WRITTEN PROBLEM: Convert every line of the material below into a JSON list of strings, one string per line, with blank lines omitted. Leave the pictures out of your answer.

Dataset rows
<<<<

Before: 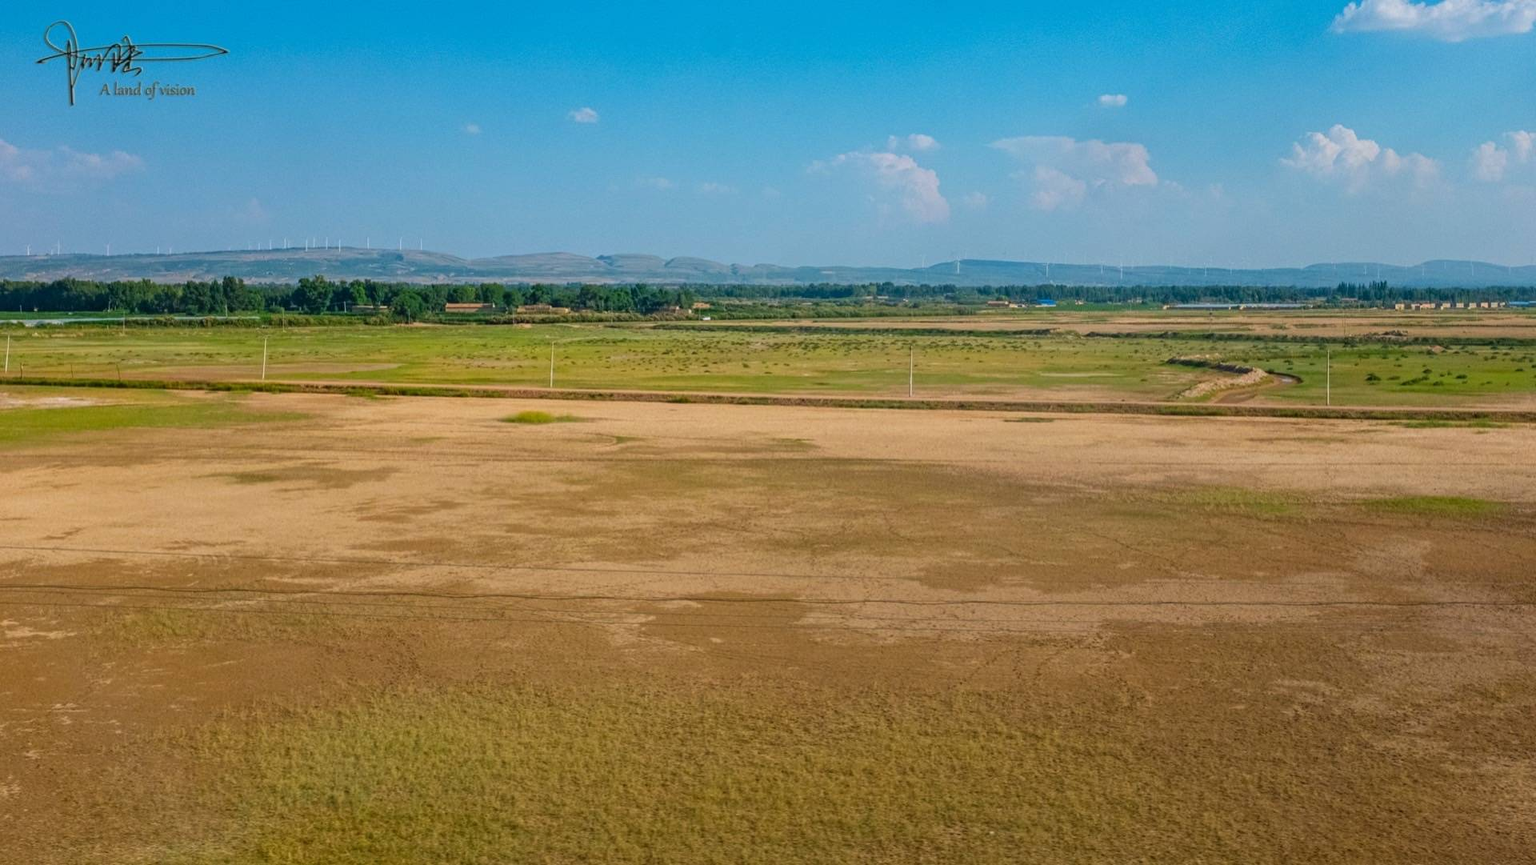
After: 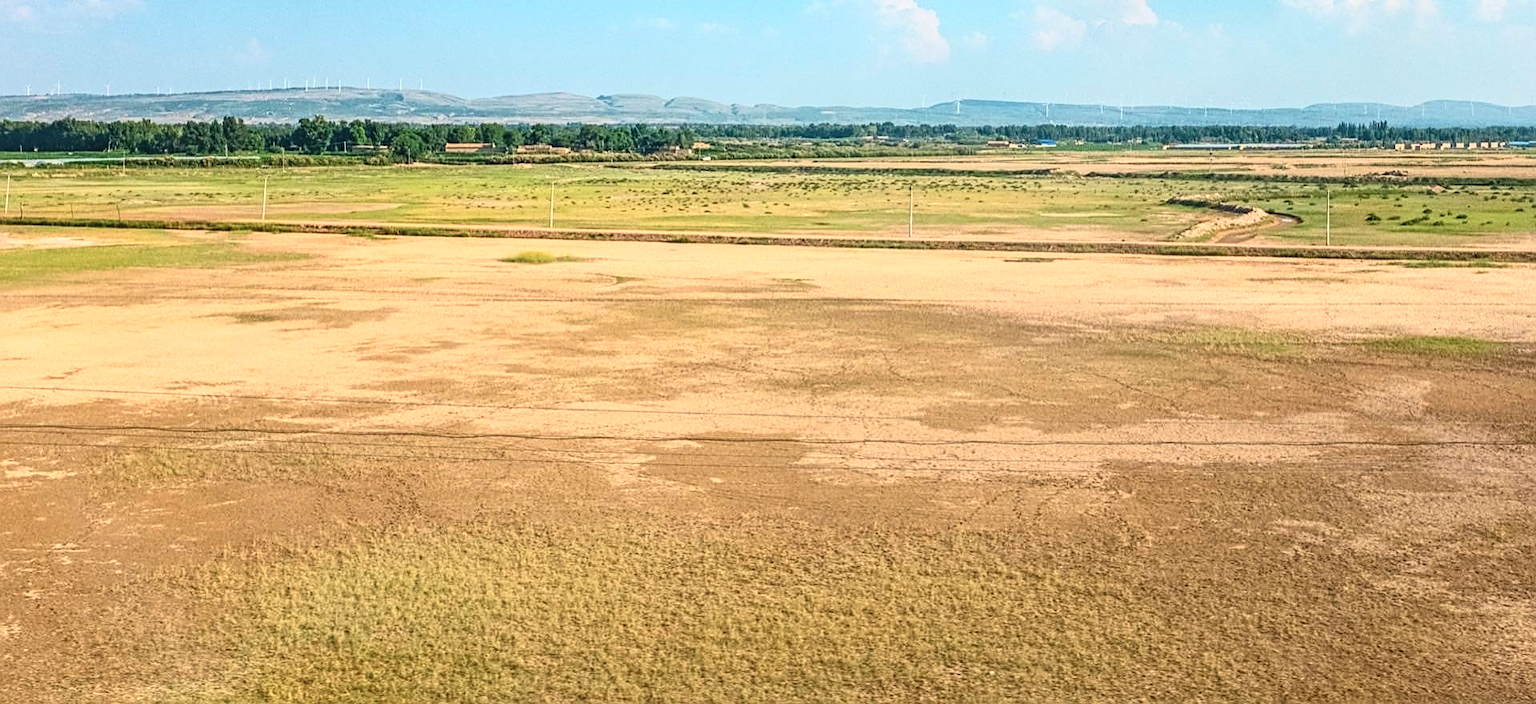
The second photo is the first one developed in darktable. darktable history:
white balance: red 1.045, blue 0.932
sharpen: on, module defaults
crop and rotate: top 18.507%
local contrast: on, module defaults
contrast brightness saturation: contrast 0.39, brightness 0.53
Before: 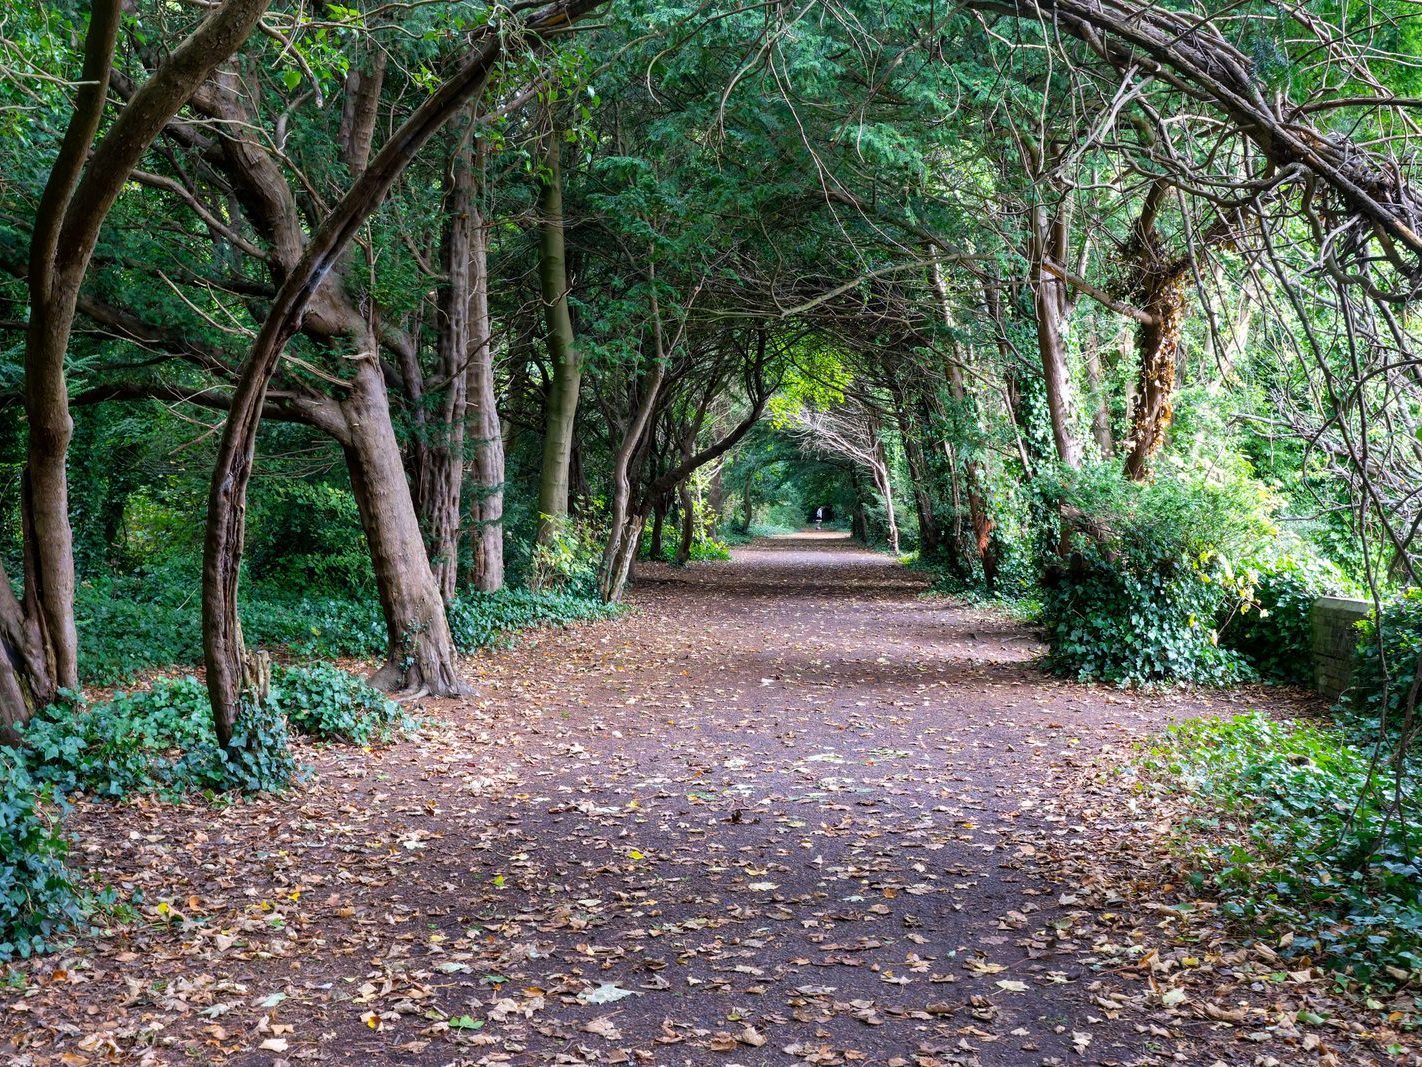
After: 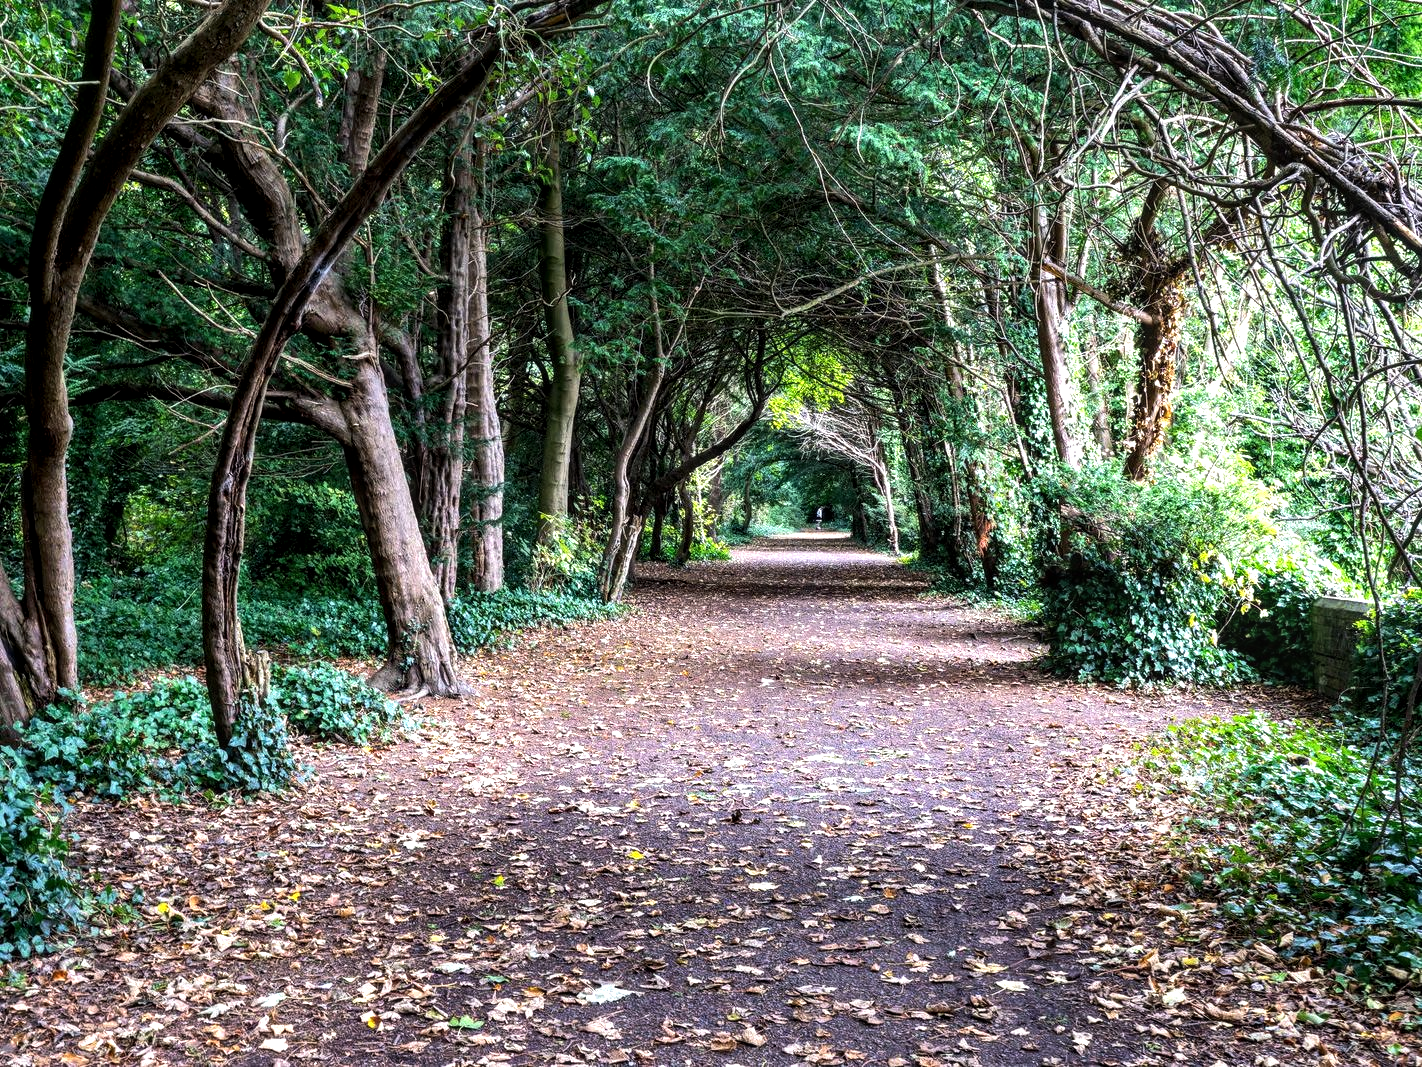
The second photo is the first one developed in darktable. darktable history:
tone equalizer: -8 EV -0.781 EV, -7 EV -0.669 EV, -6 EV -0.63 EV, -5 EV -0.38 EV, -3 EV 0.381 EV, -2 EV 0.6 EV, -1 EV 0.683 EV, +0 EV 0.751 EV, edges refinement/feathering 500, mask exposure compensation -1.57 EV, preserve details no
local contrast: detail 130%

>>>>

OUTPUT BELOW:
[
  "Before: ",
  "After: ",
  "The second photo is the first one developed in darktable. darktable history:",
  "white balance: red 1.045, blue 0.932",
  "sharpen: on, module defaults",
  "crop and rotate: top 18.507%",
  "local contrast: on, module defaults",
  "contrast brightness saturation: contrast 0.39, brightness 0.53",
  "Before: ",
  "After: ",
  "The second photo is the first one developed in darktable. darktable history:",
  "tone equalizer: -8 EV -0.781 EV, -7 EV -0.669 EV, -6 EV -0.63 EV, -5 EV -0.38 EV, -3 EV 0.381 EV, -2 EV 0.6 EV, -1 EV 0.683 EV, +0 EV 0.751 EV, edges refinement/feathering 500, mask exposure compensation -1.57 EV, preserve details no",
  "local contrast: detail 130%"
]